=== TEKSTFRAGMENT ===

Kenmerk: C/05/436260 KG RK 24-69


Proces-verbaal van de mondelinge uitspraak van 18 oktober 2024 van de kamer voor het notariaat in het ressort Arnhem-Leeuwarden in de klacht van

[klaagster],

wonende in [woonplaats],

klaagster,


tegen

[notaris],

notaris te [vestigingsplaats],

verweerder,

gemachtigde: mr. L.H. Rammeloo

Partijen worden hierna klaagster en de notaris genoemd.

Op de zitting zijn verschenen de notaris en mr. L.H. Rammeloo. Hoewel daartoe opgeroepen, is klaagster niet ter zitting voor de kamer verschenen. Klaagster heeft voorafgaand aan de zitting een bericht gestuurd dat zij niet ter zitting aanwezig zal zijn.

1. Het verloop van de procedure

1.1. Het verloop van de procedure blijkt uit:

- de klacht van 30 mei 2024, met bijlagen 1 tot en met 19,
- het verweerschrift van de notaris van 27 juni 2024, met bijlagen 1 tot en met 15;
- het e-mailbericht van klaagster van 18 oktober 2024 waarin zij aangeeft de zitting niet te zullen bijwonen,
- de spreekaantekeningen van mr. Rammeloo voornoemd, die aan dit proces-verbaal zijn gehecht.

===

_UIT TE VOEREN TAKEN_
(a) Herhaal uit het tekstfragment woord voor woord de passage die begint bij "- de klacht" en doorloopt tot en met "proces-verbaal zijn gehecht.".
(b) Noem alle stukken waaruit volgens het tekstfragment het verloop van de procedure blijkt.

=== DATASETFRAGMENT ===

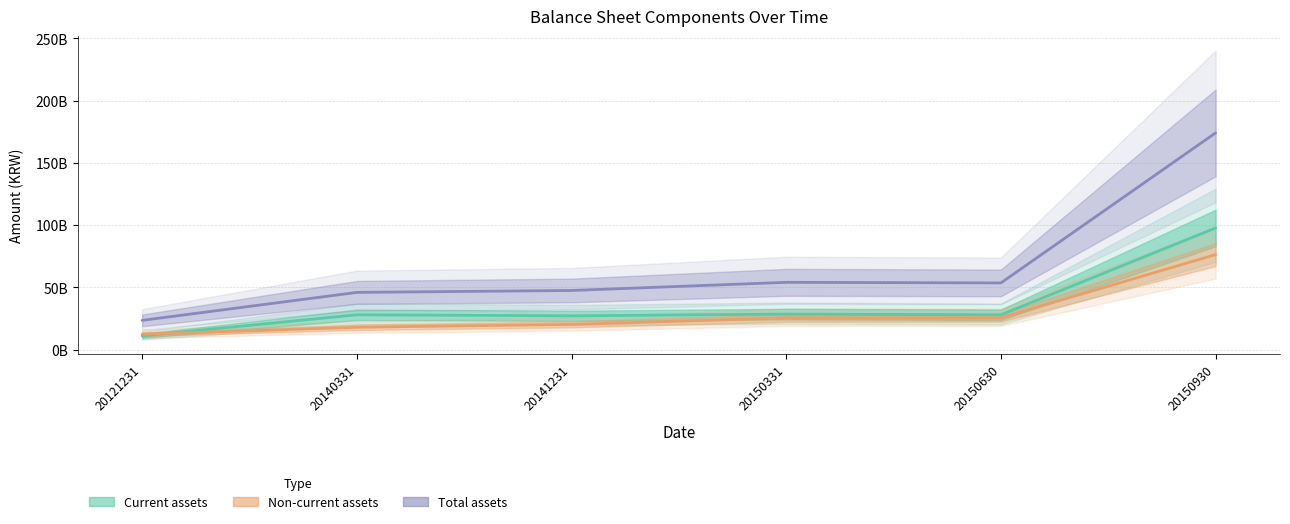

What is the sum of the Non-current assets values at 20150930 and 20141231?

96689158885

===

_OPLOSSINGEN PER TAAK_
(a)
- de klacht van 30 mei 2024, met bijlagen 1 tot en met 19,
- het verweerschrift van de notaris van 27 juni 2024, met bijlagen 1 tot en met 15;
- het e-mailbericht van klaagster van 18 oktober 2024 waarin zij aangeeft de zitting niet te zullen bijwonen,
- de spreekaantekeningen van mr. Rammeloo voornoemd, die aan dit proces-verbaal zijn gehecht.

(b)
- De klacht van 30 mei 2024, met bijlagen 1 tot en met 19.
- Het verweerschrift van de notaris van 27 juni 2024, met bijlagen 1 tot en met 15.
- Het e-mailbericht van klaagster van 18 oktober 2024, waarin zij aangeeft de zitting niet te zullen bijwonen.
- De spreekaantekeningen van mr. Rammeloo, die aan het proces-verbaal zijn gehecht.